Anyone who cares about the Ford Mustang should care about having a Mustang museum, and the efforts of the Mustang Owners Museum’s master, Steve Hall, to keep the idea alive despite a series of financial challenges is both commendable and worthy of fan support. Ford Performance toured the newly relocated museum (MOM) and visited with Hall for an upcoming story on FordPerformance.com. But our interest for some time now has been focused on visiting “that other Mustang museum” down in Alabama only about a six-hour drive from Charlotte -- the Mustang Museum of America.

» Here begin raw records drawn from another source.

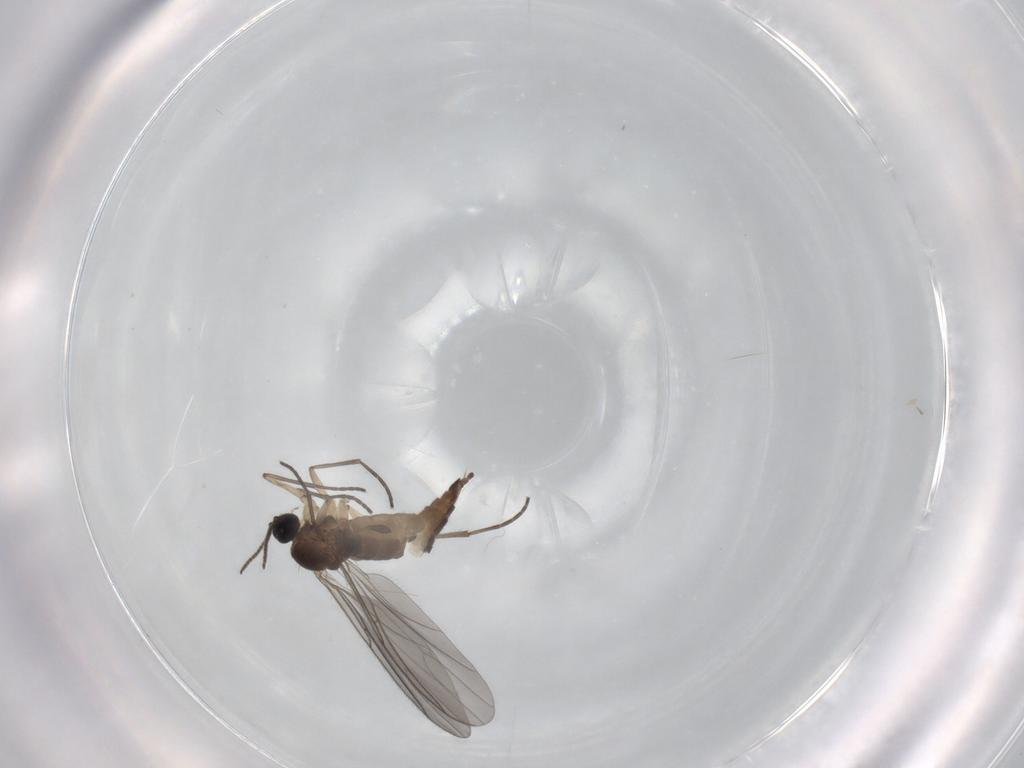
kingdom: Animalia
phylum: Arthropoda
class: Insecta
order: Diptera
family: Sciaridae
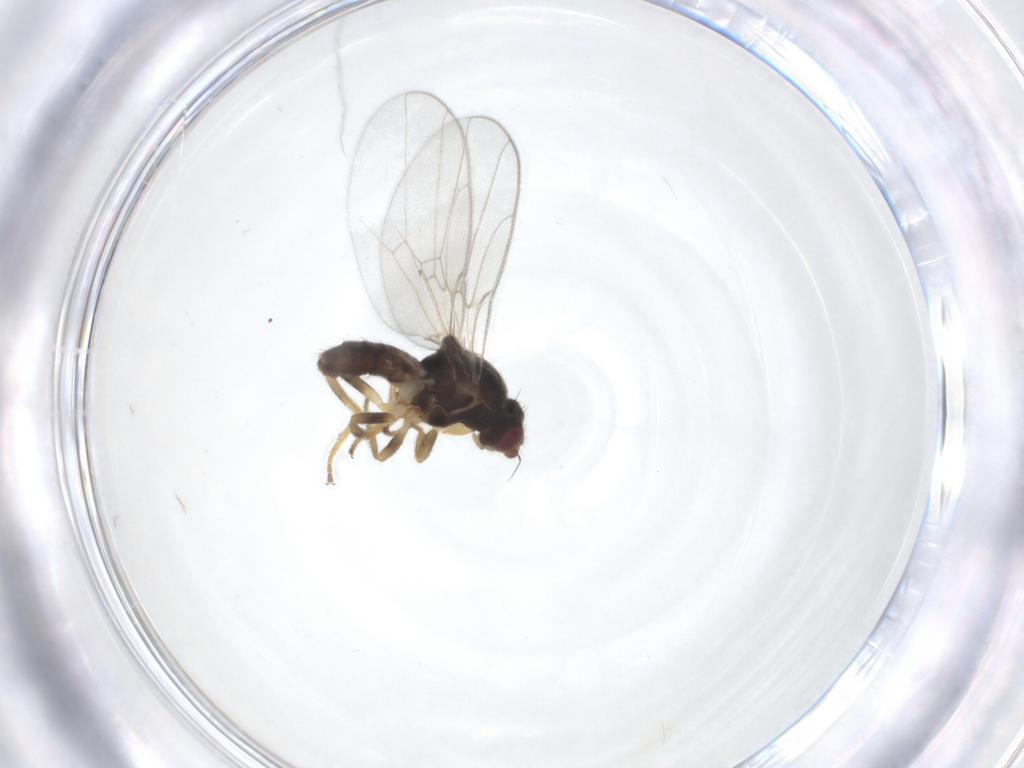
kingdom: Animalia
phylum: Arthropoda
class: Insecta
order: Diptera
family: Chloropidae
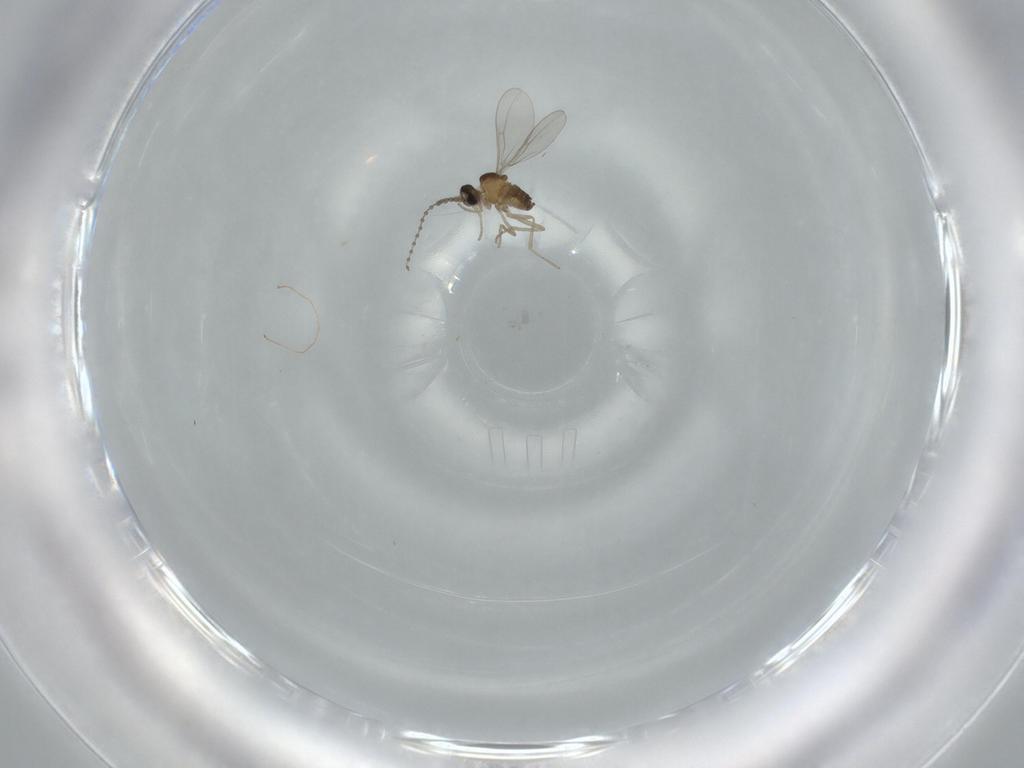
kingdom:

Haven’t yet heard of the Mustang Museum of America (MMoA)? Exactly – that’s why we needed to go there. The MMoA didn’t open with all the fanfare and publicity afforded to the Mustang Owners Museum, and doesn’t have the social media presence, event-based interaction with Mustang clubs and weekly email newsletter that Hall provides for MOM. But what it does offer is uniqueness, a down-home family Mustang atmosphere, the world’s largest collection of SSP Mustangs and lots of room for growth. After being tipped off by some of you that it was a gem of a place to experience, we made the call to set up a visit to the big Mustang museum in the little Alabama town. While Odenville, Alabama -- situated about 20 miles northeast of Birmingham -- is home to less than 4,000 residents, it’s also now home to the freshly constructed, 30,000-square-foot Mustang Museum of America that boasts an expansive lot whose grassy area could easily host a car show with a few hundred participants.
The big, blue-steel, climate-controlled building now gaining proper fame as the Mustang Museum of America had opened its doors to the public on March 17, 2019, and has been drawing an increasing number of fans and visitors since. The museum is the realization of a dream for longtime Mustang collector and enthusiast Robert Powell, who admitted he’d been thinking about building a museum for 15 years before finally deciding to make it a reality about five years ago. Powell grew up in Alabama and says that when he first spotted a new Mustang at a local filling station as a teenager, he thought it was “the most beautiful car on the road.”